As we approach the winter snowsports season, coaches and instructors will be planning their activities. When doing so it is vital that they keep in mind their:
- Licensed range of operation, and
- Working rights in respective countries
Every snowsports coaching and instructing qualification has a specified range of operation or remit. Coaches and instructors are only authorised to operate within that remit. For example, an instructor holding a qualification exclusively for use at UK artificial centres is not licensed or insured to operate in a mountain environment in the European Union.
In addition to a specified range of operation, coaches and instructors are only authorised to operate in countries where, as UK citizens, they can do so legally. Any coach or instructor who hopes to operate outside of the U.K. must ensure that they have working rights in their host country before undertaking work.

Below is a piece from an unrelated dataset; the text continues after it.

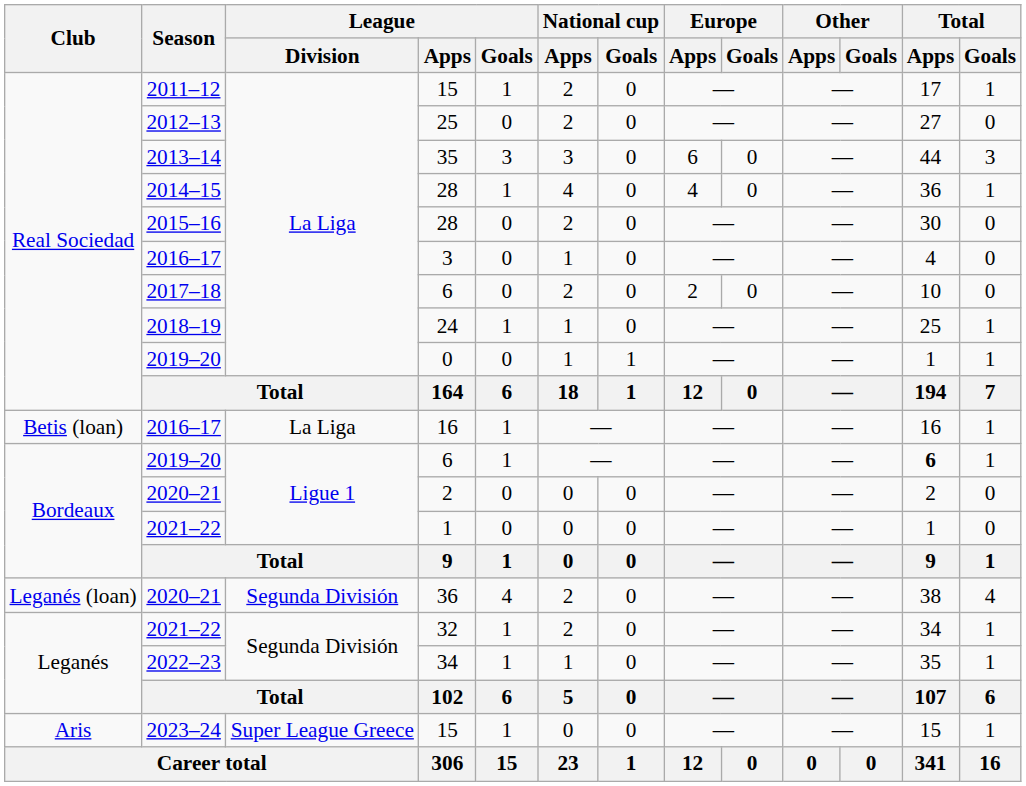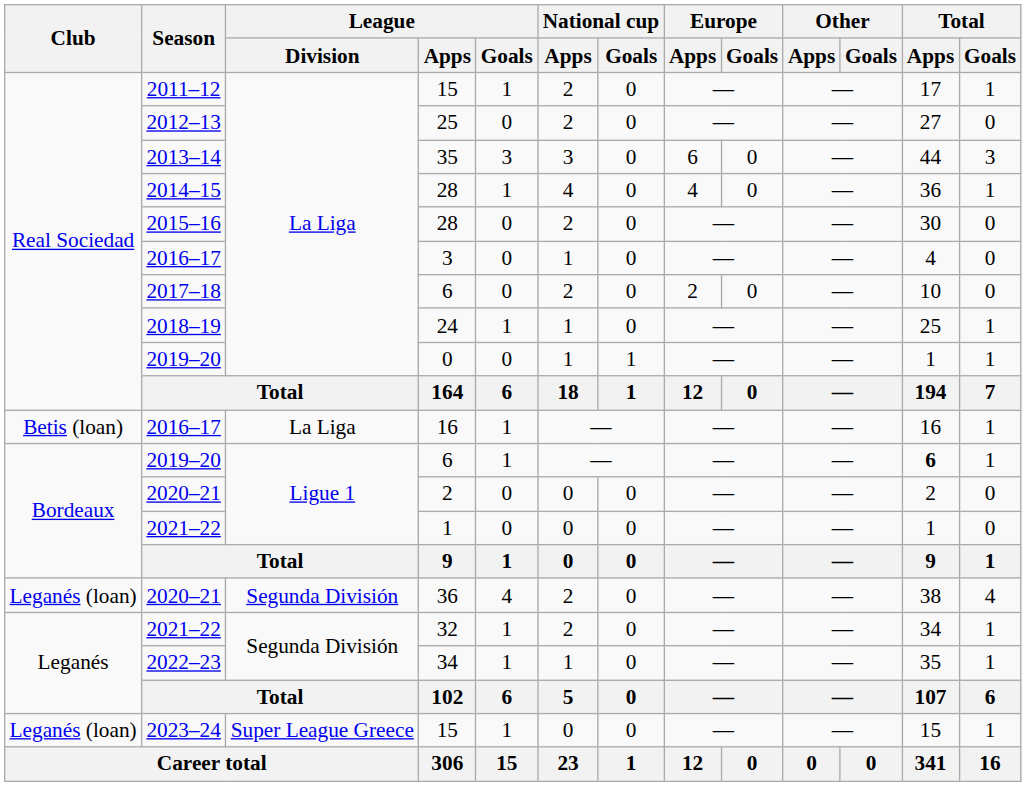2023–24 / 15 | Club: Aris -> Leganés (loan)
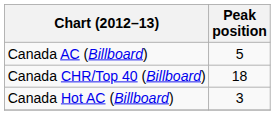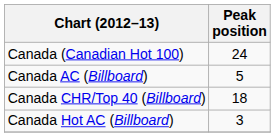+ row: Canada (Canadian Hot 100) | 24
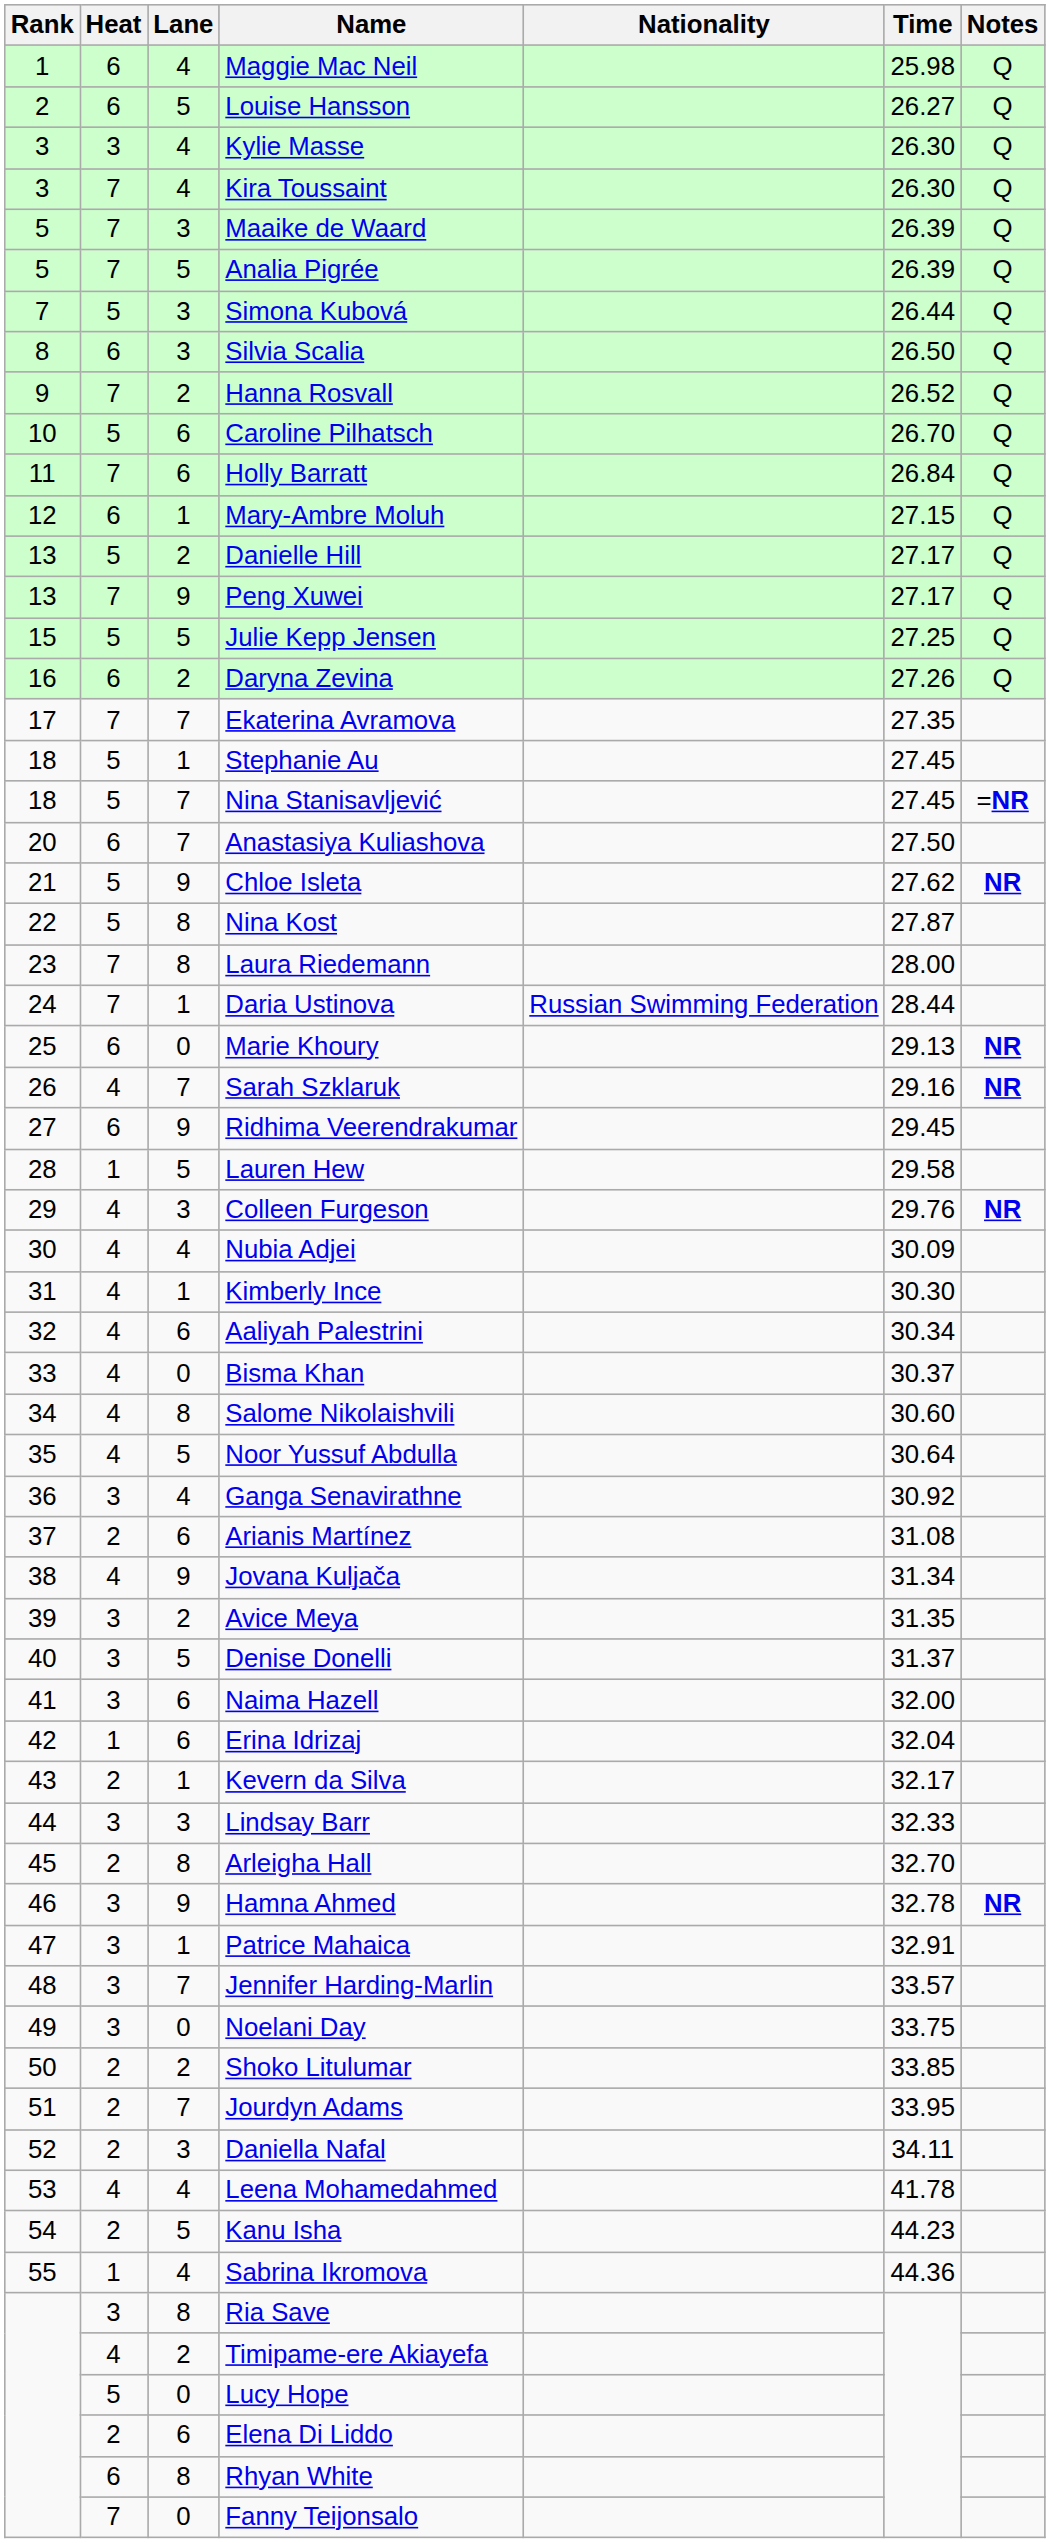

Whilst this has always been the case, it is even more incumbent upon members post-Brexit to check that their planned activity is approved in the country or region where they intend to work. Before Brexit, UK citizens had working rights across the EU; it is now the case that the working rights for UK citizens are determined by each nation and in some cases by regions.
BASI and the Home Nations Governing Bodies have produced extensive guidance on this subject which can be found here. It remains the case that the position is fluid and whilst we have not been able to find definitive answers to every question, we are still working hard on this topic and will share any updates when we receive them from official channels.
Our clear advice is to ensure that you know the legality of working in a country before arranging activity.
Remember that if you operate outside of the range of operation of your qualification or contrary to local regulations, including working rights, any insurance you may hold from your qualifying body is highly likely to be void.